Leadership Council for Human Rights

~ Feet in the mud, head in the sky ~

Tuesday, July 11, 2006

Turkey is Encouraged by UNICEF to Teach in Kurdish

As reported by Emma Ross-Thomas for the Turkish Daily News, “the United Nations Children’s Fund’s (UNICEF) deputy chief urged Turkey to try out teaching its Kurdish children in Kurdish.” Thomas reports that “speaking Kurdish in public used to be forbidden in Turkey and although bans on broadcasting have been eased in line with demands from the European Union, it remains a highly charged political issue.”

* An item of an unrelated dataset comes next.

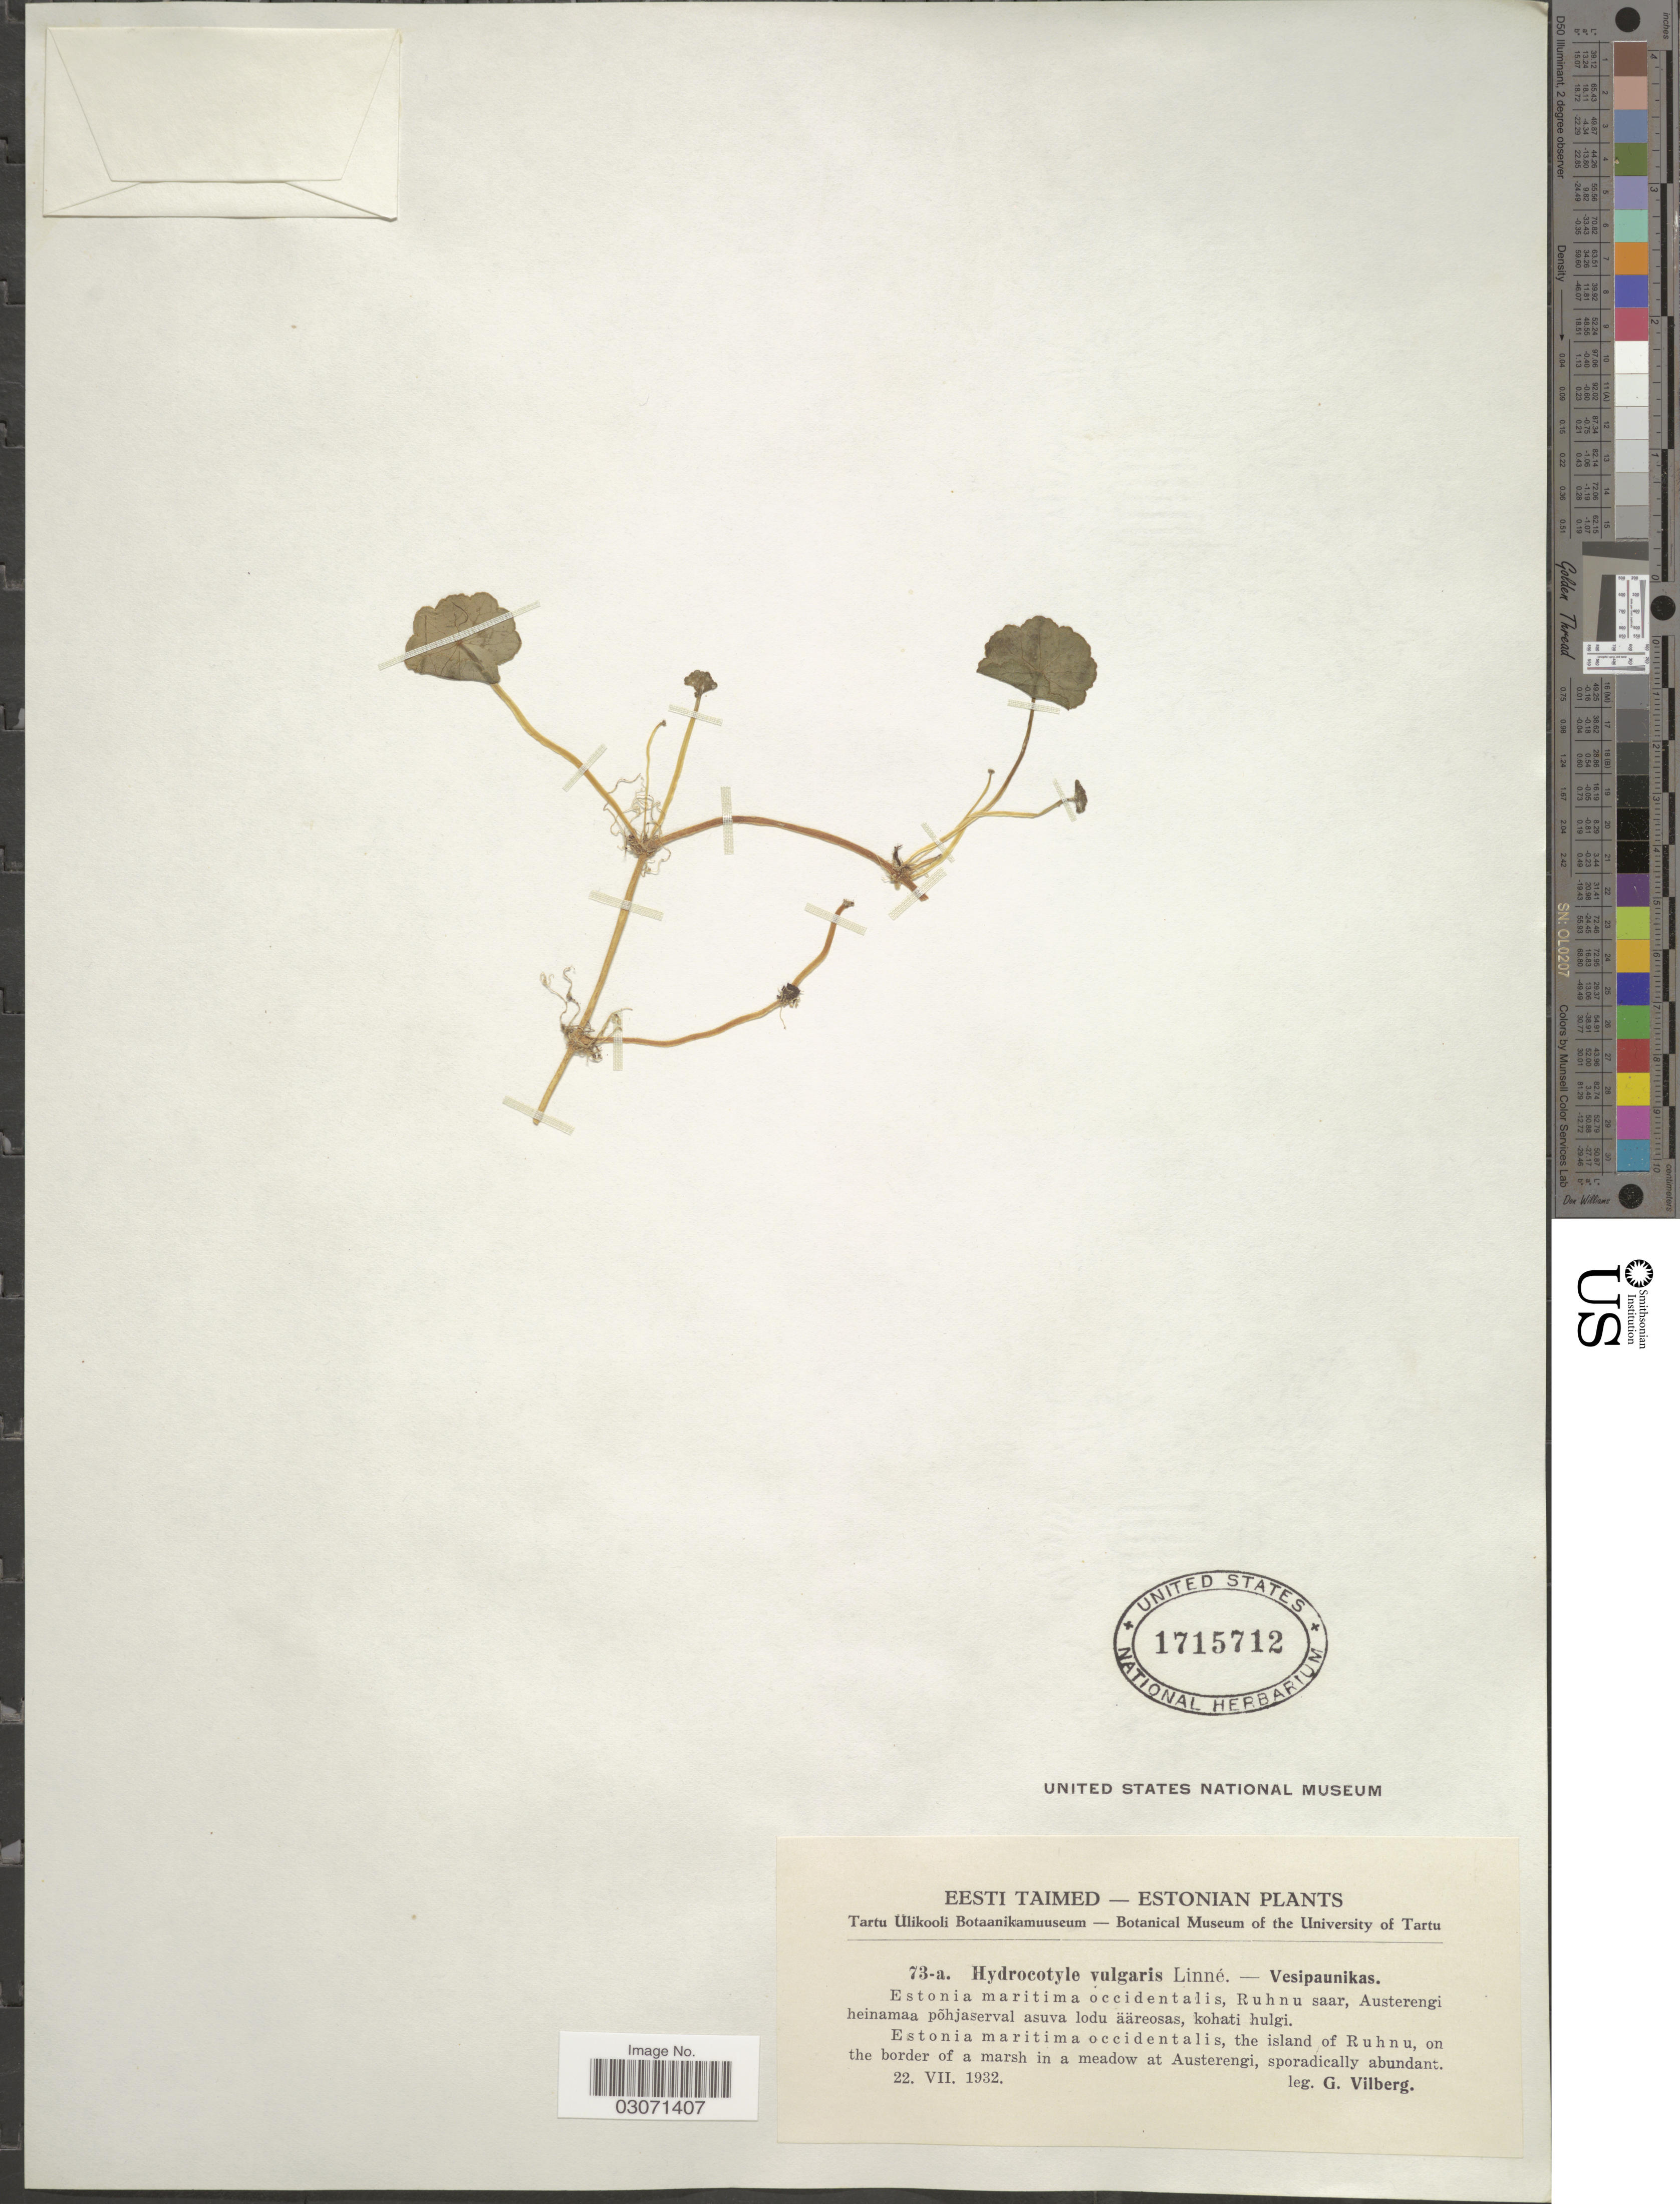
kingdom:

“International examples have indicated that it would improve educational standards if children were taught in their mother tongue,” Thomas reports. Turkey has a “primary education enrolment ratio of 90 percent, which slumps to 55 percent in secondary school,” Thomas reports, and “literacy rates stand at 95 percent for men and 80 percent for women.” However, “those figures hide a huge divide between prosperous western Turkey and the poor mainly Kurdish southeast,” reports Thomas.

In her report Thomas says that “for decades Ankara denied the existence of the Kurds as an ethnic group.” The European Union, which started accession talks with Turkey last year, has “criticized Turkey for not doing enough for Kurdish cultural rights,” she says.